Glosario

La maternidad antes de los 30

La maternidad antes de los 30 está idealizada. Demasiado incluso, para mi gusto. No me entiendan mal. Ya sé que, estrenando la veintena, disponemos de un útero terso y miles de óvulos esponjosos; que derrochamos energía y nocturnidad con ilusión (y si no me creen, échenle un ojo a una fiesta universitaria… o recuerden las suyas); que carecemos de manías absurdas, como por ejemplo llevar los calcetines conjuntados o la marca de la Ginebra; que seguimos creyendo en la bondad innata hasta de las hormigas y conservamos la fe en las manifestaciones pacíficas.

¡Aquellos maravillosos años! (aquí hagánme un favor y contribuyan al drama: suspiren). En temas maternales y a toro pasado no podría ser de otra manera. Y lo digo con conocimiento de causa, no se crean; que ahora que llevo permanentemente adosados tres entes masculinos con dientes de leche a todas partes, mis acercamientos amistosos dependen de ellos.

Quiero decir que, ya no importa qué música te gusta, si llevas calaveras tatuadas, si eres de izquierdas o de derechas o te importa un paprika la política, o si eres más de Clooney que de Pitt. En cuanto tienes hijos te conviertes en la madre-de y tus amistades dependen de la potencial o real interacción pacífica entre tus polluelos y los de las demás. Tal cual. Como además, en este primer mundo que habitamos, la edad media reproductiva se sitúa cumplidos los 30, tus nuevas amigüitas te sacan siempre unos añitos.
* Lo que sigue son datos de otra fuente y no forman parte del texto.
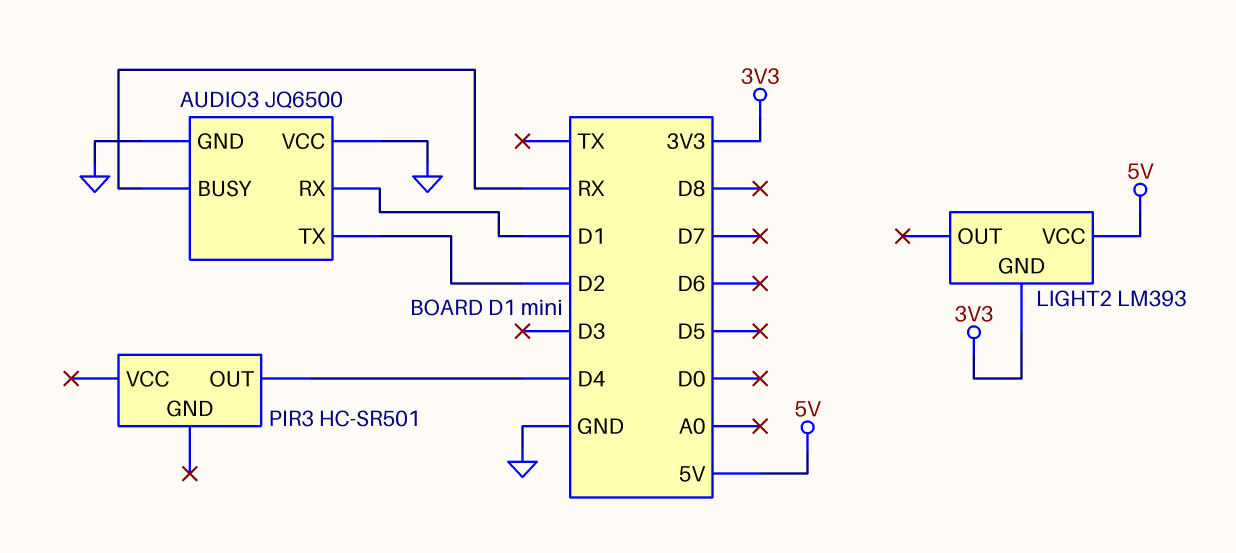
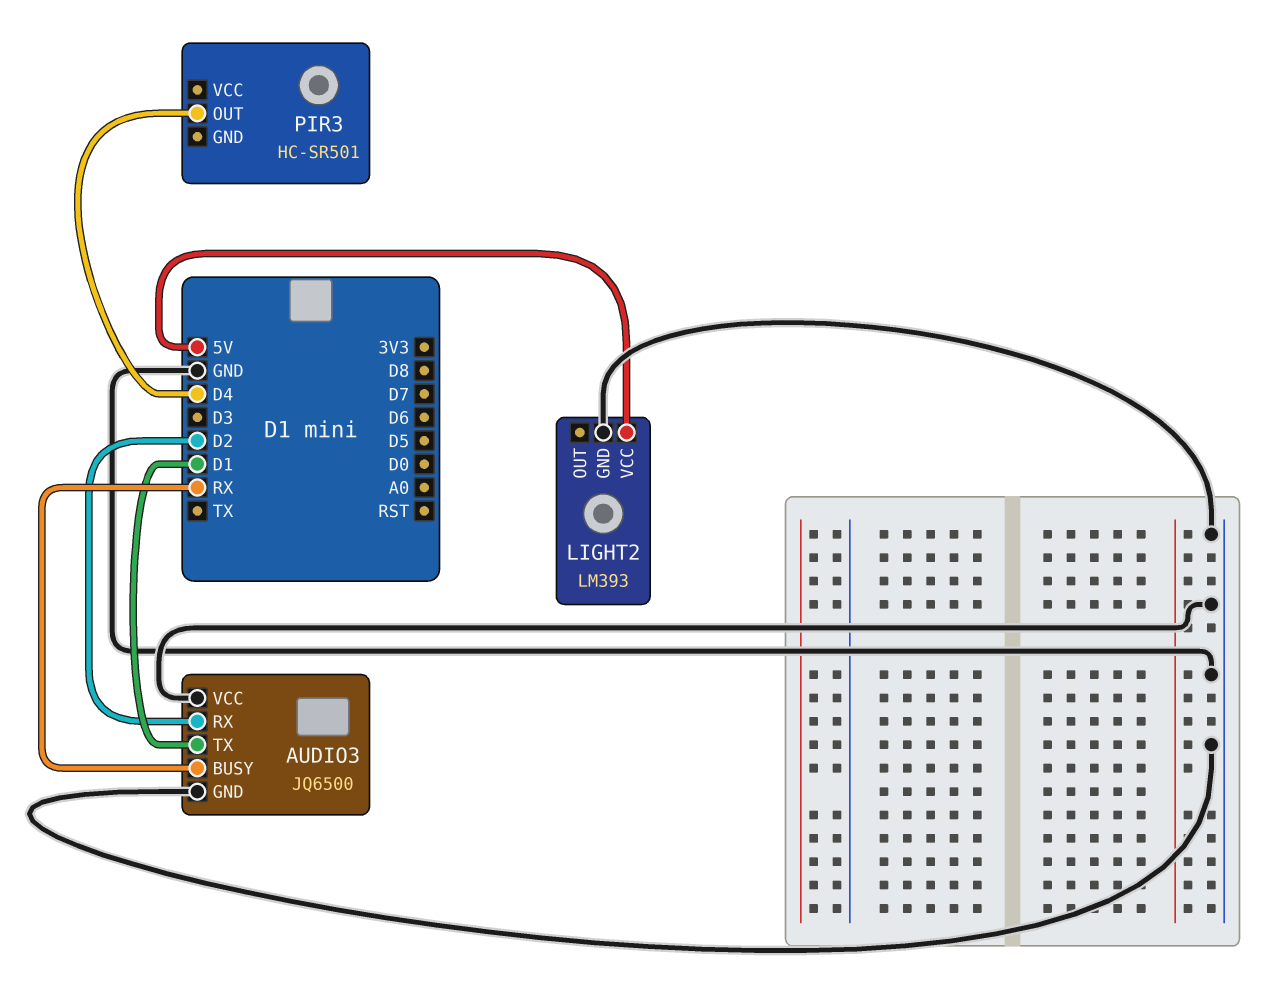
AUDIO3 pin RX: D1 -> D2
AUDIO3 pin TX: D2 -> D1
LIGHT2 pin GND: 3V3 -> GND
Pero – y aquí reside la tragedia–  ellas ni se lo imaginan. El día que sale el tema y se enteran de tu edad, acabas la jornada llorando desconsolada y con un litro de helado en tu estómago. No se vayan a pensar que una es desterrada del grupúsculo por haberse estrenado en el arte de parir a la tierna edad de 24 años o por haber soltado al tercero semana después de cumplir los 29. Para nada. Ellas son todo qué-suerte, qué-guay y ya-me-hubiese-gustado-a-mí… después, eso sí, de habérselo tenido que demostrar con el DNI.

Porque internamente una estará más fresca, no digo yo que no, pero externamente estamos todas igual. Las estrías no entienden de primaveras, señores. Y las ojeras perennes por noches en vela tampoco. Las patas de gallo te salen igual si te pasas el día gesticulando aviones con la cuchara o sobreactuando a Caperucita. Y esos restos babeados y semideglutidos del plato de gatitos que acaban en tu buche porque te da pena tirar comida, se van derechitos a tu tripa, por mucho que tú tengas más edad de TRF que de Zara.

Ya ven, señores, que no jugamos con ventaja. Pero ahora ya he traspado la frontera de los tres decenios y tengo clarísimo que, lo último que necesita oír una madre veinteañera, es ¡venga ya! cuando confiesa su edad.